*What the task asks*. Restate verbatim the span of lines below between the line with "kettle: present [1477,660,1607,757]" and the line with "toaster: present [18,380,65,415]", including those two lines, and only that span.

*Records for the exercise*.
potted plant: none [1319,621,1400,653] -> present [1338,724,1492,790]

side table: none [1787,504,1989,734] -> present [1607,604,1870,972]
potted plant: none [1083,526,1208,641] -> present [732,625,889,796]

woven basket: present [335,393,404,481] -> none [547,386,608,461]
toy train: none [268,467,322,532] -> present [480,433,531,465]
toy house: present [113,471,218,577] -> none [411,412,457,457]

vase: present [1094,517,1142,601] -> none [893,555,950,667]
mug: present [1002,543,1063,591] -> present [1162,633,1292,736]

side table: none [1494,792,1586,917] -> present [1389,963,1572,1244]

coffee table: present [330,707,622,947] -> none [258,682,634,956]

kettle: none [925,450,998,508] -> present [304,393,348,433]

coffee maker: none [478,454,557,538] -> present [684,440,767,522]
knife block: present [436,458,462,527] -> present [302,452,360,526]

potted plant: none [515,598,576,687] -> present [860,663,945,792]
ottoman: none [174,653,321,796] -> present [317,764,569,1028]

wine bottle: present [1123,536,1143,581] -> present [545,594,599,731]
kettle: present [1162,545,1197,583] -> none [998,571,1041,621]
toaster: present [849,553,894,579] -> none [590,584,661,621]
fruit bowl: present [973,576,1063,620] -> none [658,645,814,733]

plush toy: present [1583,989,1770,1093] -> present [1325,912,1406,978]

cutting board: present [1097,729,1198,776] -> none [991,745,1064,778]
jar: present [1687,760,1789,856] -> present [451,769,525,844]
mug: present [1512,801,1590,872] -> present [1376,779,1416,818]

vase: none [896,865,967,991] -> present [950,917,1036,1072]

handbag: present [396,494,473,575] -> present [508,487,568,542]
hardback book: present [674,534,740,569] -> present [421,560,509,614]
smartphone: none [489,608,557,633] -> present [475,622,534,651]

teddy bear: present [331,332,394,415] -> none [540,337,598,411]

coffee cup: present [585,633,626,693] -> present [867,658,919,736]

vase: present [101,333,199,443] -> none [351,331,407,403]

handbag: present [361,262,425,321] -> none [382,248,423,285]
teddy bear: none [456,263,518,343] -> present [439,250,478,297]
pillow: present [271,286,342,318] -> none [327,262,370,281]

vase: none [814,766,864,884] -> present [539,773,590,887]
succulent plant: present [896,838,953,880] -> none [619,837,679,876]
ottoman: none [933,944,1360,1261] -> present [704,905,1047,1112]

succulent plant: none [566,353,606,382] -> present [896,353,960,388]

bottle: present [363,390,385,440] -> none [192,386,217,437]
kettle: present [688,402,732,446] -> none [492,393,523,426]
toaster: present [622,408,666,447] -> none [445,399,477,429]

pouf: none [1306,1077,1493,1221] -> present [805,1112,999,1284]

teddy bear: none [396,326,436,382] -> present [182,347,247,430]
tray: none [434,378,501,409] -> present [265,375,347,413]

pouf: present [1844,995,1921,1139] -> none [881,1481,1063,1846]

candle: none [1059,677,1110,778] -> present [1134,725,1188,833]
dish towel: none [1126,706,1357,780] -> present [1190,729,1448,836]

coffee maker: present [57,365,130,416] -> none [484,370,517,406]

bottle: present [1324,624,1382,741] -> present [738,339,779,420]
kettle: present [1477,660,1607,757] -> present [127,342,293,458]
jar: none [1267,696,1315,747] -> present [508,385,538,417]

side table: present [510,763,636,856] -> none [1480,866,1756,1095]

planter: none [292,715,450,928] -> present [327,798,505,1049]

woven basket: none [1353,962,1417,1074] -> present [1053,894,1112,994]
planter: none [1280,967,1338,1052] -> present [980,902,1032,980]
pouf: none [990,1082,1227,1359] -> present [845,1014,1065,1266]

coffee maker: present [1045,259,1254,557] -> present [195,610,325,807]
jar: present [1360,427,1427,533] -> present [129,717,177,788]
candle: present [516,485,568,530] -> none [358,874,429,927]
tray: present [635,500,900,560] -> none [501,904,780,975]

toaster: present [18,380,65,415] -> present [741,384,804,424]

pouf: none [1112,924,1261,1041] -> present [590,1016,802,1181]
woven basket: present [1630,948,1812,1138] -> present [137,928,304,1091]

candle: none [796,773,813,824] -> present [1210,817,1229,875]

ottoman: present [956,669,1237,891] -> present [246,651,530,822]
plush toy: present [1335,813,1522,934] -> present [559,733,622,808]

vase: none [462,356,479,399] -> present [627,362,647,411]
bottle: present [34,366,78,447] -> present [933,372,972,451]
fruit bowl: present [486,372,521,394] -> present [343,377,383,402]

*Response to this exercise*.
kettle: present [1477,660,1607,757] -> present [127,342,293,458]
jar: none [1267,696,1315,747] -> present [508,385,538,417]

side table: present [510,763,636,856] -> none [1480,866,1756,1095]

planter: none [292,715,450,928] -> present [327,798,505,1049]

woven basket: none [1353,962,1417,1074] -> present [1053,894,1112,994]
planter: none [1280,967,1338,1052] -> present [980,902,1032,980]
pouf: none [990,1082,1227,1359] -> present [845,1014,1065,1266]

coffee maker: present [1045,259,1254,557] -> present [195,610,325,807]
jar: present [1360,427,1427,533] -> present [129,717,177,788]
candle: present [516,485,568,530] -> none [358,874,429,927]
tray: present [635,500,900,560] -> none [501,904,780,975]

toaster: present [18,380,65,415] -> present [741,384,804,424]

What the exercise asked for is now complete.